— Exercise input —
== Segment start ==
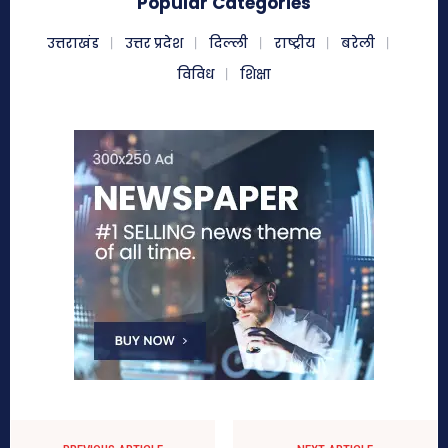
Popular Categories
उत्तराखंड
उत्तर प्रदेश
दिल्ली
राष्ट्रीय
बरेली
विविध
शिक्षा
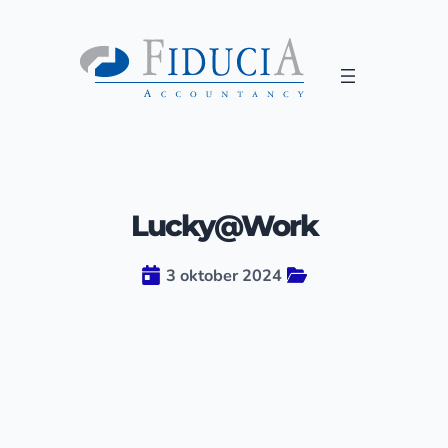
Lucky@Work
3 oktober 2024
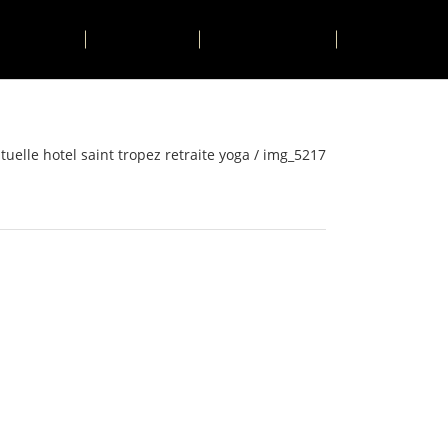
TIVITÉS
CONTACT
RESERVER
tuelle hotel saint tropez retraite yoga
/
img_5217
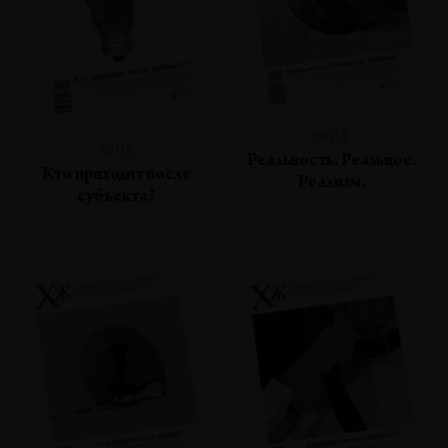
№114
№115
Реальность. Реальное.
Кто приходит после
Реализм.
субъекта?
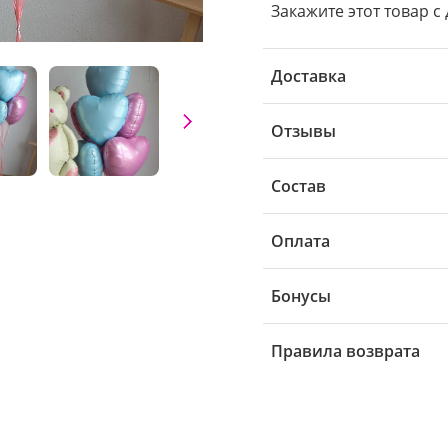
Закажите этот товар с
Доставка
Отзывы
Состав
Оплата
Бонусы
Правила возврата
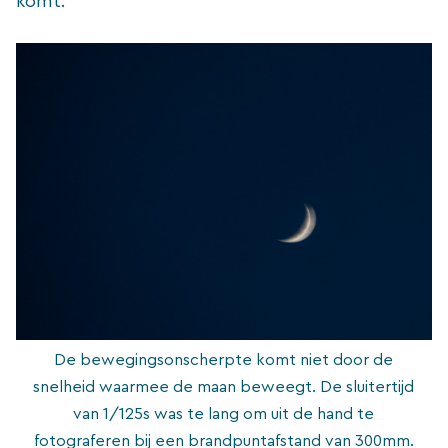
komt.
De bewegingsonscherpte komt niet door de
snelheid waarmee de maan beweegt. De sluitertijd
van 1/125s was te lang om uit de hand te
fotograferen bij een brandpuntafstand van 300mm.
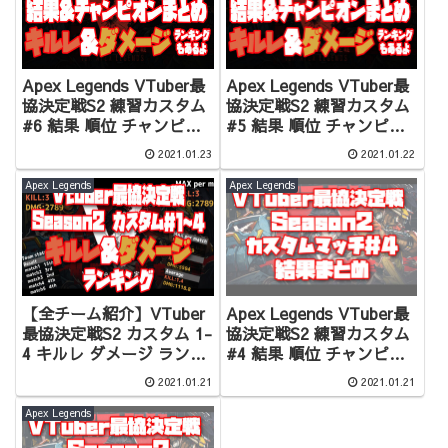
Apex Legends VTuber最
Apex Legends VTuber最
協決定戦S2 練習カスタム
協決定戦S2 練習カスタム
#6 結果 順位 チャンピオ
#5 結果 順位 チャンピオ
ンシーン まとめ キルレ ダ
ンシーン まとめ キルレ ダ
2021.01.23
2021.01.22
メージランキング
メージランキング
Apex Legends
Apex Legends
【全チーム紹介】VTuber
Apex Legends VTuber最
最協決定戦S2 カスタム 1-
協決定戦S2 練習カスタム
4 キルレ ダメージ ランキ
#4 結果 順位 チャンピオ
ング 個人成績&紹介
ンシーン まとめ
2021.01.21
2021.01.21
【Apex Legends】
Apex Legends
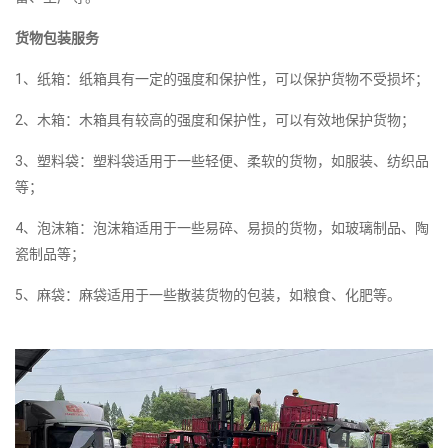
货物包装服务
1、纸箱：纸箱具有一定的强度和保护性，可以保护货物不受损坏；
2、木箱：木箱具有较高的强度和保护性，可以有效地保护货物；
3、塑料袋：塑料袋适用于一些轻便、柔软的货物，如服装、纺织品
等；
4、泡沫箱：泡沫箱适用于一些易碎、易损的货物，如玻璃制品、陶
瓷制品等；
5、麻袋：麻袋适用于一些散装货物的包装，如粮食、化肥等。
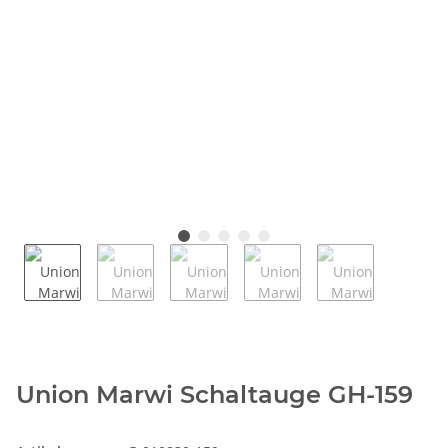
Union Marwi Schaltauge GH-159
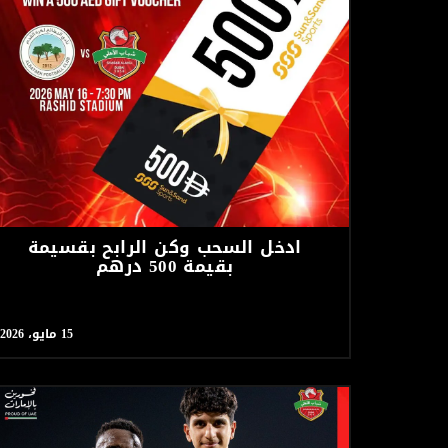
ادخل السحب وكن الرابح بقسيمة
بقيمة 500 درهم
15 مايو، 2026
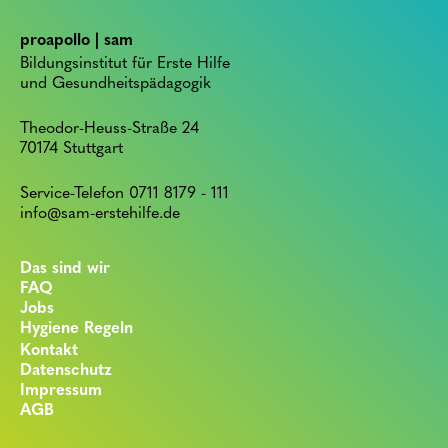
proapollo | sam
Bildungsinstitut für Erste Hilfe
und Gesundheitspädagogik
Theodor-Heuss-Straße 24
70174 Stuttgart
Service-Telefon 0711 8179 - 111
info@sam-erstehilfe.de
Das sind wir
FAQ
Jobs
Hygiene Regeln
Kontakt
Datenschutz
Impressum
AGB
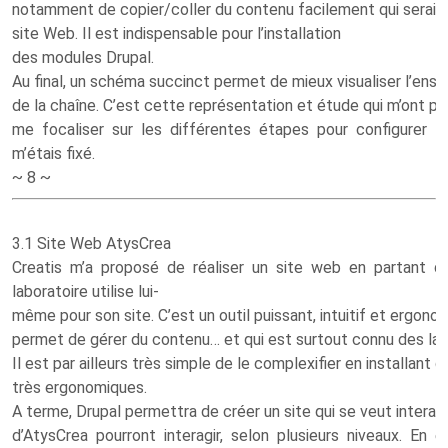
notamment de copier/coller du contenu facilement qui serait 
site Web. Il est indispensable pour l’installation
des modules Drupal.
Au final, un schéma succinct permet de mieux visualiser l’ens
de la chaîne. C’est cette représentation et étude qui m’ont p
me focaliser sur les différentes étapes pour configurer 
m’étais fixé.
~ 8 ~
3.1 Site Web AtysCrea
Creatis m’a proposé de réaliser un site web en partant 
laboratoire utilise lui-
même pour son site. C’est un outil puissant, intuitif et ergono
permet de gérer du contenu… et qui est surtout connu des lab
Il est par ailleurs très simple de le complexifier en installant
très ergonomiques.
A terme, Drupal permettra de créer un site qui se veut interac
d’AtysCrea pourront interagir, selon plusieurs niveaux. En 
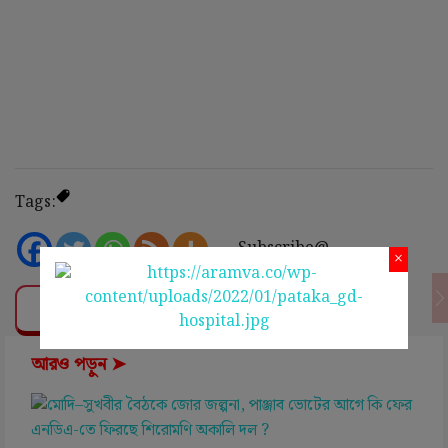
Tags:
Subscribe@
×
❤ Support Us
আরও পড়ুন ➤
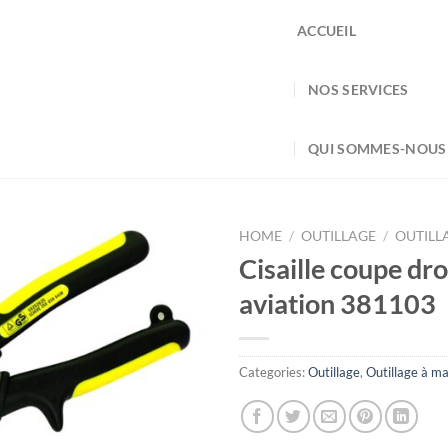
ACCUEIL
NOS SERVICES
QUI SOMMES-NOUS
HOME
/
OUTILLAGE
/
OUTILL
Cisaille coupe dro
aviation 381103
Categories:
Outillage
,
Outillage à ma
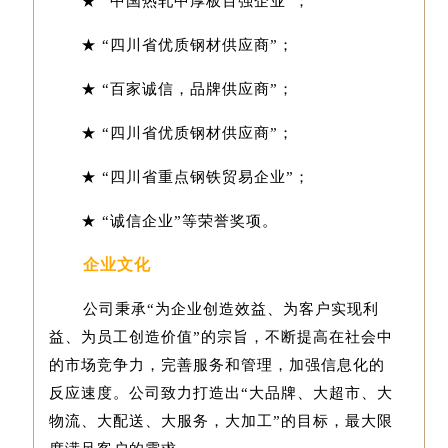
★ “中国热轧中厚板百强企业”；
★ “四川省优质钢材供应商”；
★ “百家诚信，品牌供应商”；
★ “四川省优质钢材供应商”；
★ “四川省重点钢铁贸易企业”；
★ “诚信企业”等荣誉奖项。
企业文化
公司秉承“为企业创造效益、为客户实现利
益、为员工创造价值”的宗旨，不断提高在社会中
的市场竞争力，完善服务和管理，加强信息化的
反应速度。公司致力打造出“大品牌、大超市、大
物流、大配送、大服务，大加工”的目标，最大限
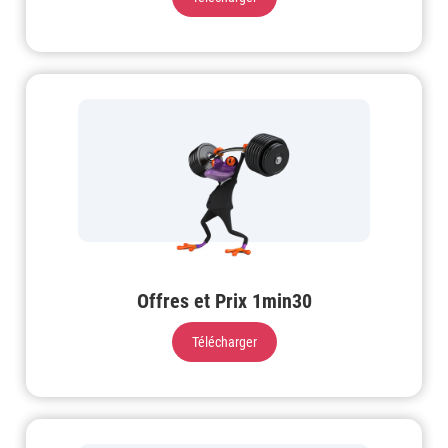
Offres et Prix 1min30
Télécharger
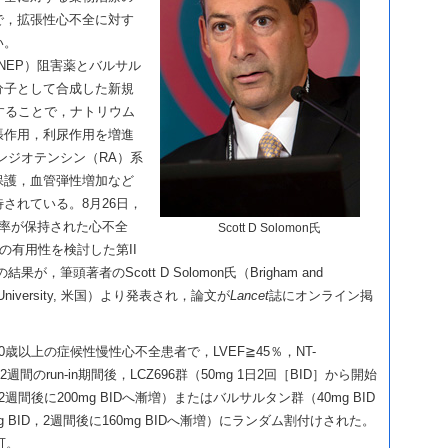
で，拡張性心不全に対す
い。
（NEP）阻害薬とバルサル
分子として合成した新規
することで，ナトリウム
張作用，利尿作用を増進
ンジオテンシン（RA）系
保護，血管弾性増加など
されている。8月26日，
室駆出率が保持された心不全
Scott D Solomon氏
96の有用性を検討した第II
果が，筆頭著者のScott D Solomon氏（Brigham and
vard University, 米国）より発表され，論文が
Lancet
誌にオンライン掲
歳以上の症候性慢性心不全患者で，LVEF≧45％，NT-
者。2週間のrun-in期間後，LCZ696群（50mg 1日2回［BID］から開始
，2週間後に200mg BIDへ漸増）またはバルサルタン群（40mg BID
 BID，2週間後に160mg BIDへ漸増）にランダム割付けされた。
可。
== Segment end ==
— Assigned task —
Extract every line of the material that contains the string "Drupal". Case counts, so match capital and lowercase letters exactly.

— Answer below —
des modules Drupal.
A terme, Drupal permettra de créer un site qui se veut interac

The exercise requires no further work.